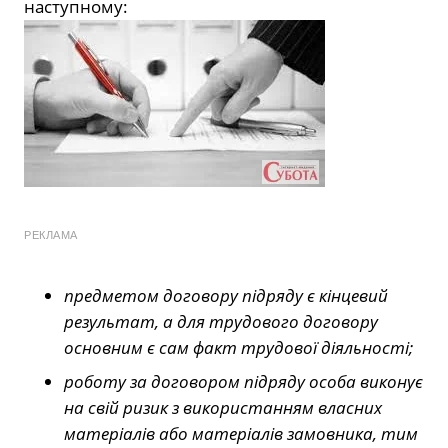
наступному:
РЕКЛАМА
предметом договору підряду є кінцевий
результат, а для трудового договору
основним є сам факт трудової діяльності;
роботу за договором підряду особа виконує
на свій ризик з використанням власних
матеріалів або матеріалів замовника, тим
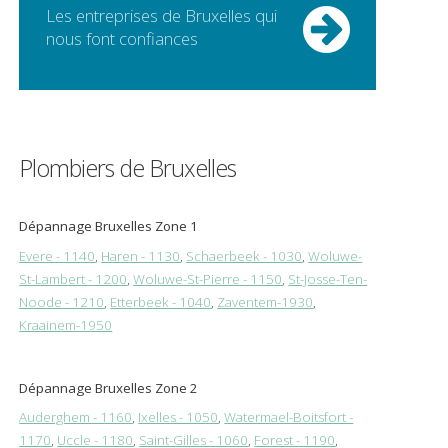
Les entreprises de Bruxelles qui
nous font confiances
Plombiers de Bruxelles
Dépannage Bruxelles Zone 1
Evere - 1140
,
Haren - 1130
,
Schaerbeek - 1030
,
Woluwe-
St-Lambert - 1200
,
Woluwe-St-Pierre - 1150
,
St-Josse-Ten-
Noode - 1210
,
Etterbeek - 1040
,
Zaventem-1930
,
Kraainem-1950
Dépannage Bruxelles Zone 2
Auderghem - 1160
,
Ixelles - 1050
,
Watermael-Boitsfort -
1170
,
Uccle - 1180
,
Saint-Gilles - 1060
,
Forest - 1190
,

■ ■ ■

#### [About this exercise]
Output the records above exactly, omitting the pictures.

#### [Response box]
наступному:
РЕКЛАМА
предметом договору підряду є кінцевий
результат, а для трудового договору
основним є сам факт трудової діяльності;
роботу за договором підряду особа виконує
на свій ризик з використанням власних
матеріалів або матеріалів замовника, тим
Les entreprises de Bruxelles qui
nous font confiances
Plombiers de Bruxelles
Dépannage Bruxelles Zone 1
Evere - 1140
,
Haren - 1130
,
Schaerbeek - 1030
,
Woluwe-
St-Lambert - 1200
,
Woluwe-St-Pierre - 1150
,
St-Josse-Ten-
Noode - 1210
,
Etterbeek - 1040
,
Zaventem-1930
,
Kraainem-1950
Dépannage Bruxelles Zone 2
Auderghem - 1160
,
Ixelles - 1050
,
Watermael-Boitsfort -
1170
,
Uccle - 1180
,
Saint-Gilles - 1060
,
Forest - 1190
,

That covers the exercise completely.